◆ Aim of the task
Copy exactly the lines of the data below that run from the line holding "- Check environment variables" through the line holding "7. ✅ Enable Dependabot security updates", both ends included.

(Stored data entries)
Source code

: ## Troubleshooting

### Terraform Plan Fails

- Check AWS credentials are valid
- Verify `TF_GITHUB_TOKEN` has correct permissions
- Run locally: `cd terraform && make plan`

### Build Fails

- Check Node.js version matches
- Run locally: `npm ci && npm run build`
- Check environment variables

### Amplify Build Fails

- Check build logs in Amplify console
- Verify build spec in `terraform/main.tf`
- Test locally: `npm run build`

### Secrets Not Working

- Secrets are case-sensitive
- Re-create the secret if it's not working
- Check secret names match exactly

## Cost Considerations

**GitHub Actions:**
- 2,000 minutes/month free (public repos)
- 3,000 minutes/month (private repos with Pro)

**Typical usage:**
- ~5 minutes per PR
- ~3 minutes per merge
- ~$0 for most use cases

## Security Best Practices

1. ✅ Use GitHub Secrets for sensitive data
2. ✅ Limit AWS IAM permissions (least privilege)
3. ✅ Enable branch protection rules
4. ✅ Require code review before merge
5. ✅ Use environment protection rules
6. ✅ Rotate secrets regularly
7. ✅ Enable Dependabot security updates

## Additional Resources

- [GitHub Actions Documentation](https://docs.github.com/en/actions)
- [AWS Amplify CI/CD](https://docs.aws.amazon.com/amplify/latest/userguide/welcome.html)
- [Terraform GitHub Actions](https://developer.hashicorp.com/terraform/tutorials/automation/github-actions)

◆ The answer
- Check environment variables

### Amplify Build Fails

- Check build logs in Amplify console
- Verify build spec in `terraform/main.tf`
- Test locally: `npm run build`

### Secrets Not Working

- Secrets are case-sensitive
- Re-create the secret if it's not working
- Check secret names match exactly

## Cost Considerations

**GitHub Actions:**
- 2,000 minutes/month free (public repos)
- 3,000 minutes/month (private repos with Pro)

**Typical usage:**
- ~5 minutes per PR
- ~3 minutes per merge
- ~$0 for most use cases

## Security Best Practices

1. ✅ Use GitHub Secrets for sensitive data
2. ✅ Limit AWS IAM permissions (least privilege)
3. ✅ Enable branch protection rules
4. ✅ Require code review before merge
5. ✅ Use environment protection rules
6. ✅ Rotate secrets regularly
7. ✅ Enable Dependabot security updates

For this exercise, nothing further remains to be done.